Wirkung von Teerschwefelseifen

Die Kombination von Teer und Schwefel in der Teerschwefelseife bekämpft viele Hautprobleme:

  • Vor allen Dingen der Teer in der Teerschwefelseife wird Juckreiz lindernd. Wer fettige Haare und eine schuppige Kopfhaut hat, wird häufig fast unerträgliches Kopfjucken spüren. Shampoos mit Teer und Schwefel helfen.
  • Gleichzeitig wirken diese medizinischen Seifen desinfizierend, sie beugen also den Entzündungen vor, die oft mit dem Problem zusammenkommen.

Anwendungsgebiete dieser Seifen

  • Teerschwefelseife ist besonders mild und reizt die Haut nicht. Gleichzeitig entfettet Sie gründlich. Sie sollten diese Produkte nur anwenden, wenn Ihre Hautprobleme auf fettiger Haut beruhen. Gerötete Haut, die auf Trockenheit basiert, wie bei der „Stewardessen Krankheit“, wird dadurch trockener.
  • Haben Sie stark juckenden Ausschlag, auch Schuppenflechte, dann  lindernd Teerschwefelseife das Jucken erheblich, aber wegen der gleichzeitig entfettenden Wirkung ist die Seife nur bedingt zu empfehlen, aber andere Produkte mit Teer oder rückfettende Teerschwefelseife macht auch da Sinn.

Anwendung von Teerschwefelseife

Da Teerschwefelseife eine Seife im klassischen Sinn ist, dient sie zur äußeren Anwendung. Es ist ein Reinigungsmittel für die Haut.

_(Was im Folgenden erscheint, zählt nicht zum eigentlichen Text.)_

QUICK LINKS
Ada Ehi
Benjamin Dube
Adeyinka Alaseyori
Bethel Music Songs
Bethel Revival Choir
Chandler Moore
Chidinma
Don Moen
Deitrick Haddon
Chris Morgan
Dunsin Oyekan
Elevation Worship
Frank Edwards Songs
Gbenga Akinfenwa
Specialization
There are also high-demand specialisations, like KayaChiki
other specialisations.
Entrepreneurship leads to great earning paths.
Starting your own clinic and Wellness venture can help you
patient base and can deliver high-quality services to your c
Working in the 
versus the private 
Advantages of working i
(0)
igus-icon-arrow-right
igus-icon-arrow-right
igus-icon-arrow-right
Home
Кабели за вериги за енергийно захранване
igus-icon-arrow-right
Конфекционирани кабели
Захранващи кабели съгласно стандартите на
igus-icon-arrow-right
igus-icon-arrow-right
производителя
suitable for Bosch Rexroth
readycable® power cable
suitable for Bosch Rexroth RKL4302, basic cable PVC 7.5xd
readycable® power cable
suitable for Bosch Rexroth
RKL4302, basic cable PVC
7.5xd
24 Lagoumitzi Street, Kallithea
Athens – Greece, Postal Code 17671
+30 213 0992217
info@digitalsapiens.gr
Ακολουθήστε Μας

  • Reinigen Sie mit der Seife ganz normal Sie betroffenen Hautstellen oder die Haare mit einem entsprechenden Shampoo. Achten Sie darauf, das Produkt gut abzuspülen. Auch im Haar sollten keine Shampooreste verbleiben. Als Seife ist dieses Produkt kein Pflegemittel, das auf der Haut verbleiben soll.
  • Waschen Sie sich bis zum Abklingen der Beschwerden mehrmals täglich mit Teerschwefelseife und verzichten Sie auf andere Reinigungsprodukte, nicht aber auf pflegende Cremes oder Salben. Eine Seife kann keine Salbe ersetzen, das dürfte klar sein.

Mit Teerschwefelseife können Sie die eigentliche Ursache, z. B. die verstärkte Talkproduktion der Haut nicht bekämpfen, aber die damit verbundenen Begleiterscheinungen wie Schuppen der Haut, starkes Jucken oder die Bildung von Entzündungsherden. Auch vermeiden Sie es mit der Seife, dass die Haut zusätzlich zu einer verstärkten Talkproduktion angeregt wird. Zusätzlich sollten Sie immer auch die eigentliche Ursache wie Hormonstörungen, Ernährungsfehler oder eine Grunderkrankung bekämpfen.